▸ **Exercise directions**: Copy out, from the entries below, each line that holds the string "lines".

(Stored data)
• • • • •

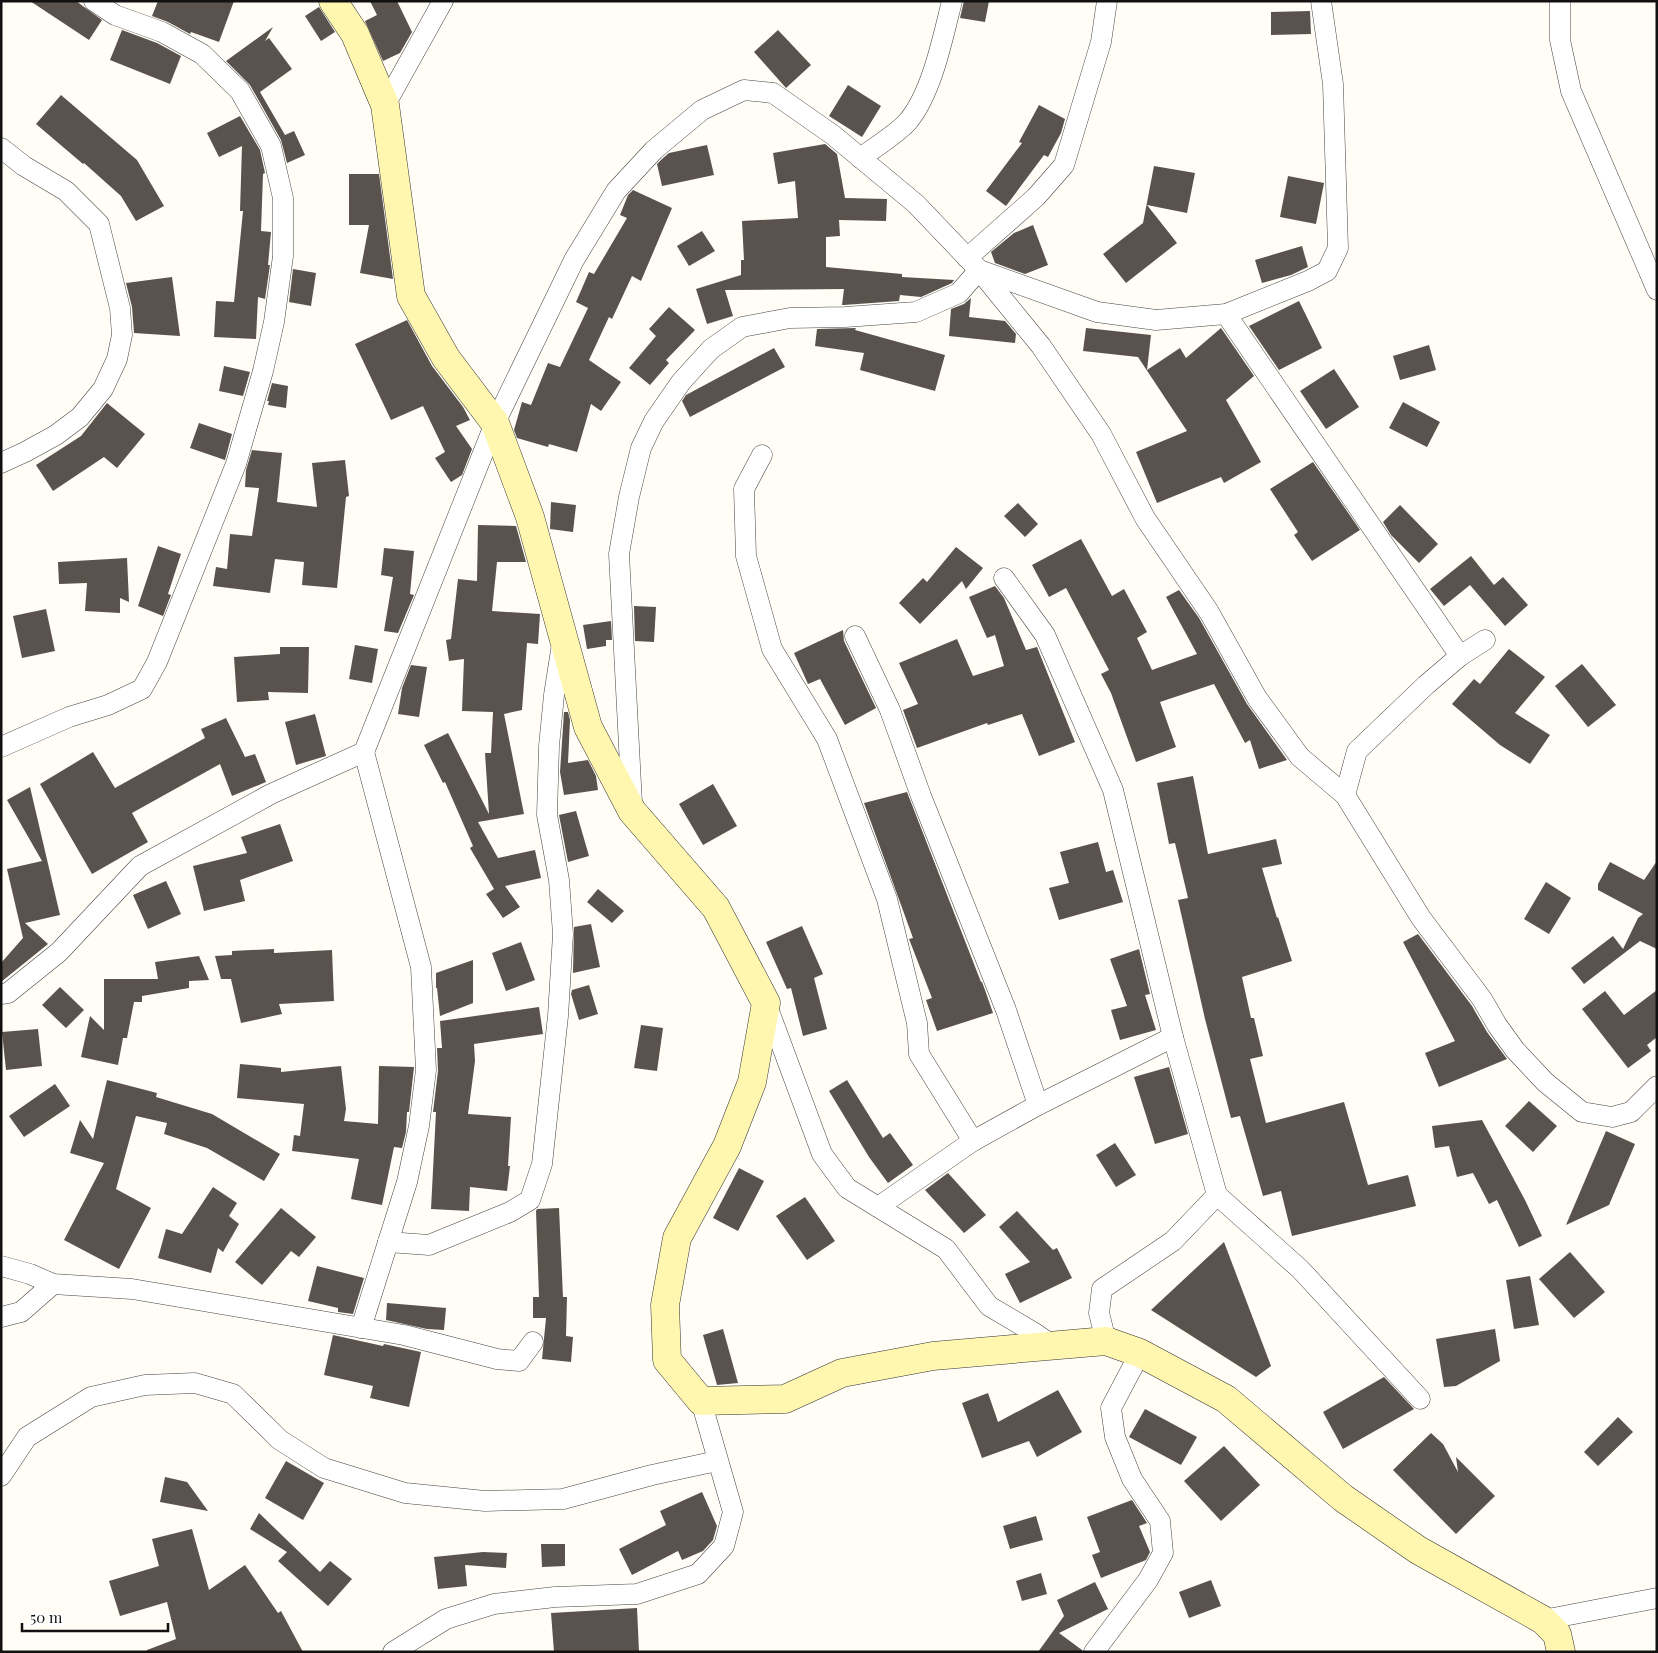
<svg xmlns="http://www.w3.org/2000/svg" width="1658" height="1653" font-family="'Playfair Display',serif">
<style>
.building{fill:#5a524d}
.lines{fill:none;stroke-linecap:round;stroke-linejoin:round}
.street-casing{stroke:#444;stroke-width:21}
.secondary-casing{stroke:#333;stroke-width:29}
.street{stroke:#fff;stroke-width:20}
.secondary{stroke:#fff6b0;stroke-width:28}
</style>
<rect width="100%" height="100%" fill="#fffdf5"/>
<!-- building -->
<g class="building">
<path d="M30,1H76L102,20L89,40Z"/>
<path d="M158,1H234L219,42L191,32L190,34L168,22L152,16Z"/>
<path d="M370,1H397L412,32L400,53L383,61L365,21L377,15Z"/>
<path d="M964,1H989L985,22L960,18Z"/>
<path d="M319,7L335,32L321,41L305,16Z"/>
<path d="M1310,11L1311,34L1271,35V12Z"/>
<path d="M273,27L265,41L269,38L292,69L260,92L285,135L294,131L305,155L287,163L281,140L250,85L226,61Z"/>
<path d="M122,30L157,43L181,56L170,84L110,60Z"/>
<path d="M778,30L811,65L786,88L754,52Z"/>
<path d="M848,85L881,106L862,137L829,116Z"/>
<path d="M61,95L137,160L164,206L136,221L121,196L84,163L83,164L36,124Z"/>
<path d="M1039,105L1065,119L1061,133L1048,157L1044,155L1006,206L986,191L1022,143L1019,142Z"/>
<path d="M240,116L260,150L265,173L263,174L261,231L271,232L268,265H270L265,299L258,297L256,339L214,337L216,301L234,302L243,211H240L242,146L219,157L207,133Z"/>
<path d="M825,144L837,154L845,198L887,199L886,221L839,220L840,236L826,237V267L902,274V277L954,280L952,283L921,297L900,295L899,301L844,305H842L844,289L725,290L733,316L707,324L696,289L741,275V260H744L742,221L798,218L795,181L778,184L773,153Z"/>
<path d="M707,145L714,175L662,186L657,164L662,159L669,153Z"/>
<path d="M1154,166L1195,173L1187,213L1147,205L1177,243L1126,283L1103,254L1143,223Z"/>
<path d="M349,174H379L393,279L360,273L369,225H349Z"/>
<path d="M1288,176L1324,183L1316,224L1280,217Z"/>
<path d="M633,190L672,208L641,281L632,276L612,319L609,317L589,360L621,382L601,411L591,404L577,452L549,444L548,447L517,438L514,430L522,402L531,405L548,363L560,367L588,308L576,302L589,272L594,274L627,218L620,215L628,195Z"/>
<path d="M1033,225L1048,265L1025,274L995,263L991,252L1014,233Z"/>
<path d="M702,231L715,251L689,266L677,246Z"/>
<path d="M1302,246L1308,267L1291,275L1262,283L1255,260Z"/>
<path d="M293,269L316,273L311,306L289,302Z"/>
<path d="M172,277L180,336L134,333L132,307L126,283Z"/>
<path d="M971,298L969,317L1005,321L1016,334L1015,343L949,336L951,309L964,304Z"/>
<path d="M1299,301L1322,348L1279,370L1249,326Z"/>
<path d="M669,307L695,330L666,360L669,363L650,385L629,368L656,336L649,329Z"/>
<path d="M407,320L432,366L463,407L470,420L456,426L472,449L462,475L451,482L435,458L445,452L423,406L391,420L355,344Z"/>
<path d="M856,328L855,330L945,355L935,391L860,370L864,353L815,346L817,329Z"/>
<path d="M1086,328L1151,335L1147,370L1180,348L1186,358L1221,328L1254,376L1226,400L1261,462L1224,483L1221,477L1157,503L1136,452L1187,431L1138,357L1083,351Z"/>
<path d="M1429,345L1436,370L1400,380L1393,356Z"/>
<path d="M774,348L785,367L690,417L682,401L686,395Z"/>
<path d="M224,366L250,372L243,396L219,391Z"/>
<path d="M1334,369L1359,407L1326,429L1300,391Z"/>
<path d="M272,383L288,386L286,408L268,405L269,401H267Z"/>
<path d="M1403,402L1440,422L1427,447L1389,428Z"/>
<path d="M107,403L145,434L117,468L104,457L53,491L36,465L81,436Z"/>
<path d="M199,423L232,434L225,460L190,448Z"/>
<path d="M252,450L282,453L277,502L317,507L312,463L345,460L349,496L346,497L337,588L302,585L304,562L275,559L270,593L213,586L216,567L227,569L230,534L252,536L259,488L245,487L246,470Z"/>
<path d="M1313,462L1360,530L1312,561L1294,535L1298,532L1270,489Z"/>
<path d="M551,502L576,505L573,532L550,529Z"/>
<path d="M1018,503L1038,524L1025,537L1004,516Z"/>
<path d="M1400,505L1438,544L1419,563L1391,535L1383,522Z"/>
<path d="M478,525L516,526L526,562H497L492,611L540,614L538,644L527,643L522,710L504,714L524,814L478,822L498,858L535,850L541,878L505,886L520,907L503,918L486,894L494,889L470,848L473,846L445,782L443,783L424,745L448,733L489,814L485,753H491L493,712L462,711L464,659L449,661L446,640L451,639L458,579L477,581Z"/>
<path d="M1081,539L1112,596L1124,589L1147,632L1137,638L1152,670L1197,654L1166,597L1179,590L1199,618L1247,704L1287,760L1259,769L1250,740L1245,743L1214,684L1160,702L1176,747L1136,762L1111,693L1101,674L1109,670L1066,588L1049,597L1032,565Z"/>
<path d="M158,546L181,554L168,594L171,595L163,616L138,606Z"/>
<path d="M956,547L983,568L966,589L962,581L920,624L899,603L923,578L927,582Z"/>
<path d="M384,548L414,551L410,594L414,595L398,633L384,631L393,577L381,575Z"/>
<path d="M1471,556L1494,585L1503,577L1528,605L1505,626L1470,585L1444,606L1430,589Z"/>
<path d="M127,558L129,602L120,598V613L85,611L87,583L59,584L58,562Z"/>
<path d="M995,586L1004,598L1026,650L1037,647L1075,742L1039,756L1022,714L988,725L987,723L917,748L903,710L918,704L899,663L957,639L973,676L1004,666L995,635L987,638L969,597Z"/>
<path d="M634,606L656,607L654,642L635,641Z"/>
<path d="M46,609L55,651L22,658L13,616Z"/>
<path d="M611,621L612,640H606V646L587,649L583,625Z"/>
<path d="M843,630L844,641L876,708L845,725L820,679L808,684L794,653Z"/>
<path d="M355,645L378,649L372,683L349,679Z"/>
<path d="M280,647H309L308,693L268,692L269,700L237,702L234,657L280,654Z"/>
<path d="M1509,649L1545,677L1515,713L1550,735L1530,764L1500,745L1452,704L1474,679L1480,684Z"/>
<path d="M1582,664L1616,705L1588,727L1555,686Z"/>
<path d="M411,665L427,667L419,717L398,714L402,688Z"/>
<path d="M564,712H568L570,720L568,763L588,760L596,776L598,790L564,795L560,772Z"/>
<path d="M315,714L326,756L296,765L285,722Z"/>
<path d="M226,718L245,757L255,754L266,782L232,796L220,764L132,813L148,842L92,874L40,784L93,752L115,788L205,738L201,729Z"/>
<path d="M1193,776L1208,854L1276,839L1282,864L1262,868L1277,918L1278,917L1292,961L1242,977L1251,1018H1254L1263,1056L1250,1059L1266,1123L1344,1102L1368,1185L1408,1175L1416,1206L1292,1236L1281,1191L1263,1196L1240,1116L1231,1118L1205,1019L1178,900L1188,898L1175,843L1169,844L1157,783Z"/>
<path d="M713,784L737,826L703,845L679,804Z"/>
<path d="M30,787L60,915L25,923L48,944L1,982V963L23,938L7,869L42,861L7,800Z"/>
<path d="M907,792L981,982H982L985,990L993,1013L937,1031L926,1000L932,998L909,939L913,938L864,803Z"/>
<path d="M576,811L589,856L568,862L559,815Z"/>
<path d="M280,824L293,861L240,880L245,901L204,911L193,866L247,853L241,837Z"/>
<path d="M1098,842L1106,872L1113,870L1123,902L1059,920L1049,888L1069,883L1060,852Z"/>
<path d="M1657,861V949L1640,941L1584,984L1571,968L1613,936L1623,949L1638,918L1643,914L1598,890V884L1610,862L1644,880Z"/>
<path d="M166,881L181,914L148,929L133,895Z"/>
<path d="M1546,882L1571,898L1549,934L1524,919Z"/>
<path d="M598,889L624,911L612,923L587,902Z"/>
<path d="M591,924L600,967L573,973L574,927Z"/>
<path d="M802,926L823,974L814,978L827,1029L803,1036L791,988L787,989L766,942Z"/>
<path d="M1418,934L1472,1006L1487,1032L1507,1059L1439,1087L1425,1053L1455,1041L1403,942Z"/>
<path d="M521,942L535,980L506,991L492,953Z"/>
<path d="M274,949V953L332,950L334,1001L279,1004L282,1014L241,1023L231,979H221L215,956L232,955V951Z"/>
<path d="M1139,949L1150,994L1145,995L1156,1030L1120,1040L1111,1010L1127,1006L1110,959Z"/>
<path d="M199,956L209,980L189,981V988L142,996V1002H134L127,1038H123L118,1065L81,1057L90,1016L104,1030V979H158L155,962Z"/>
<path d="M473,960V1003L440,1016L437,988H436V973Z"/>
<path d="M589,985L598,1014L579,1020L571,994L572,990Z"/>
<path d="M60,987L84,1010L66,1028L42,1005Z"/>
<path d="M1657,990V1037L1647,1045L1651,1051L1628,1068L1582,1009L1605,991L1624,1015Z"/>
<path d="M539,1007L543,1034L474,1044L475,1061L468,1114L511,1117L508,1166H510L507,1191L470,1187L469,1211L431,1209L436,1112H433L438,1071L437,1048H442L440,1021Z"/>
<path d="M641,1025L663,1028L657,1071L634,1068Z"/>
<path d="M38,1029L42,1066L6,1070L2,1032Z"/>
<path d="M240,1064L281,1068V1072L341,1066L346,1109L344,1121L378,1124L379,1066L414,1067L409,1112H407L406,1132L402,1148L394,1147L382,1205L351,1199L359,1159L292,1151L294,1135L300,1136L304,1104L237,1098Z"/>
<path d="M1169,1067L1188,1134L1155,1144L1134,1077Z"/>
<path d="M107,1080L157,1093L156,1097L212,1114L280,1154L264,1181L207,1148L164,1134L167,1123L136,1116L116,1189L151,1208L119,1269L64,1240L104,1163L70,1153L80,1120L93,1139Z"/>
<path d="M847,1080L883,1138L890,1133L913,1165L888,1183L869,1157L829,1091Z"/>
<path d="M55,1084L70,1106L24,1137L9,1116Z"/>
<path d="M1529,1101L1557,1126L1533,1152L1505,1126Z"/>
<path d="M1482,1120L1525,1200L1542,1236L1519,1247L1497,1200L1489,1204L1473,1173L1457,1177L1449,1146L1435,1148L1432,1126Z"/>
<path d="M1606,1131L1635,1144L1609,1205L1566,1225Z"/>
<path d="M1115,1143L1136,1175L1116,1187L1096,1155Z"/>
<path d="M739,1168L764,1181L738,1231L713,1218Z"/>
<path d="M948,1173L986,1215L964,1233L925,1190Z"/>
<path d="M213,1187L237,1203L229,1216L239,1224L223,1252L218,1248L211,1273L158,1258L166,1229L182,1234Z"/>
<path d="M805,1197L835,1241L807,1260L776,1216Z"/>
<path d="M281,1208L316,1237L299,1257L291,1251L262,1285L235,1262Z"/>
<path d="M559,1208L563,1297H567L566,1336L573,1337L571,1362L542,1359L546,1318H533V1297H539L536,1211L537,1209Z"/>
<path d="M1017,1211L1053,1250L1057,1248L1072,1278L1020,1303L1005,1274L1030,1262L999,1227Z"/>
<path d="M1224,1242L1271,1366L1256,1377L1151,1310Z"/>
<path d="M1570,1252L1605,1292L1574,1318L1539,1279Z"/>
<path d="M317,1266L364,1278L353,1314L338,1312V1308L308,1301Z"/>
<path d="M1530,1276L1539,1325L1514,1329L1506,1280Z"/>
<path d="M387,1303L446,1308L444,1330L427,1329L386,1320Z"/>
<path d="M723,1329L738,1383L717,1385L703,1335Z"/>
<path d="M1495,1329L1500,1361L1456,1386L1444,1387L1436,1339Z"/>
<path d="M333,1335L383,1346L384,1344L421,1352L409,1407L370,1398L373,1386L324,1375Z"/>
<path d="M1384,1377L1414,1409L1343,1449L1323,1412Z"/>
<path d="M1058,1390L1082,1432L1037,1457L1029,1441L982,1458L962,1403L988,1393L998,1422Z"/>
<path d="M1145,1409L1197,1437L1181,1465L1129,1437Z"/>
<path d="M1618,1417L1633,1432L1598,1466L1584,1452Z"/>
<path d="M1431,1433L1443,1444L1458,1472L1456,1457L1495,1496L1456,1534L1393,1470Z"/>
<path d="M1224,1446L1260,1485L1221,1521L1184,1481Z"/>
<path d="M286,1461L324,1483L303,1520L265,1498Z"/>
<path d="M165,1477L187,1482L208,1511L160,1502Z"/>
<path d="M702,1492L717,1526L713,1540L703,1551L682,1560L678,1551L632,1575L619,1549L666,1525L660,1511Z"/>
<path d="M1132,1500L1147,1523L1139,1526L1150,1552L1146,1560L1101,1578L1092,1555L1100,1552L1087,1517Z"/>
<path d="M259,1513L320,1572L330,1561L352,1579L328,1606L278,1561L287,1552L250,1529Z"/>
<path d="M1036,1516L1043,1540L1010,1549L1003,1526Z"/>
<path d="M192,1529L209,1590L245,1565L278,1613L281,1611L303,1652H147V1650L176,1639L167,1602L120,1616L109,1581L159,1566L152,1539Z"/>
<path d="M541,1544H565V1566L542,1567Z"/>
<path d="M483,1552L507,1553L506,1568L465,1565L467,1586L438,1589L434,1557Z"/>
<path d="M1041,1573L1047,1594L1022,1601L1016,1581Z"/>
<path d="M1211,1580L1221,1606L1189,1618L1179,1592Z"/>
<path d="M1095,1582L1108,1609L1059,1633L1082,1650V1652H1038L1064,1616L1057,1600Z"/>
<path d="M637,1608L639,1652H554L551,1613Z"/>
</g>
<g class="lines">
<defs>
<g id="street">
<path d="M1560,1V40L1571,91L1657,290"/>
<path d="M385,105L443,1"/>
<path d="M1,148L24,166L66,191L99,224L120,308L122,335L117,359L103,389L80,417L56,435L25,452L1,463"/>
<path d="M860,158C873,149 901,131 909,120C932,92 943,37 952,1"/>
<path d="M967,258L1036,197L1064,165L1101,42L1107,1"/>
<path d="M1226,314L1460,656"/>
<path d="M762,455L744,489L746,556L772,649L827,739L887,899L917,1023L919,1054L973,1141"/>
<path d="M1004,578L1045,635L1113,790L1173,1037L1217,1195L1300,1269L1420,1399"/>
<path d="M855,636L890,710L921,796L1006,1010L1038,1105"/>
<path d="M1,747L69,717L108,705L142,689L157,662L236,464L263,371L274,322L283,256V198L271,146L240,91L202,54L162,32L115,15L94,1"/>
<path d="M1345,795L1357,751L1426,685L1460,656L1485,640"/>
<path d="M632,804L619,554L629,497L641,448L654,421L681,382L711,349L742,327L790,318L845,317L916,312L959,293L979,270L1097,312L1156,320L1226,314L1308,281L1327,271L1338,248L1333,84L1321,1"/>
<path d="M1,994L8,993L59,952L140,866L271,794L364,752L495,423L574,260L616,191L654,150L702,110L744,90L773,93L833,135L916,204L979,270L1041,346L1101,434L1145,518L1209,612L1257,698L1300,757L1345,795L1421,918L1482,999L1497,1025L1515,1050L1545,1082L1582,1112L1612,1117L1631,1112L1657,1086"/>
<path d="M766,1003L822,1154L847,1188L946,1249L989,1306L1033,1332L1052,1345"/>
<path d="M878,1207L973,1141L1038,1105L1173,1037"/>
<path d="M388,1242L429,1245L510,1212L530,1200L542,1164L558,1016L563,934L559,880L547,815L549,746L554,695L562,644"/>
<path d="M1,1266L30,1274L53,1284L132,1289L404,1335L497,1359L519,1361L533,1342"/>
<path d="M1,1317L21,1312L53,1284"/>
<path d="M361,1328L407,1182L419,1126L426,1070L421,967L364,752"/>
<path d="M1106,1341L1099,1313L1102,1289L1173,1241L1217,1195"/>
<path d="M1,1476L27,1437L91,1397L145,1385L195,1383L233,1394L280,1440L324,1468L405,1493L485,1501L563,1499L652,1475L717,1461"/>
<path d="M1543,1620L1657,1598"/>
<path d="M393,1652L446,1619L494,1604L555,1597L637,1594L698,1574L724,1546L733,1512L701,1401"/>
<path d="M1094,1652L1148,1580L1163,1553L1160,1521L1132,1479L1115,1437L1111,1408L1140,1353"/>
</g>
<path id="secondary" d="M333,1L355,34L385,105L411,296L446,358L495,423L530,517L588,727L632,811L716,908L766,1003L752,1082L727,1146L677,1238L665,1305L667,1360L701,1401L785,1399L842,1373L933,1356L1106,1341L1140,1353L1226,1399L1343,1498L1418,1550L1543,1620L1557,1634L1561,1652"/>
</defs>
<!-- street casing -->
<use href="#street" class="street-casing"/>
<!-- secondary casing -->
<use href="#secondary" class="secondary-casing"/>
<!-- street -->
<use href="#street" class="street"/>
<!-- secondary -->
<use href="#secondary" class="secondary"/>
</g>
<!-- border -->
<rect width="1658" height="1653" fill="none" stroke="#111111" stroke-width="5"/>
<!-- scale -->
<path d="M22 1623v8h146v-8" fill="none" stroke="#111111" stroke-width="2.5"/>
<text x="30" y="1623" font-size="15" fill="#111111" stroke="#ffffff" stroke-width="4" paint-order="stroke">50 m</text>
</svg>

• • • • •

▸ **Completed exercise**:
.lines{fill:none;stroke-linecap:round;stroke-linejoin:round}
<g class="lines">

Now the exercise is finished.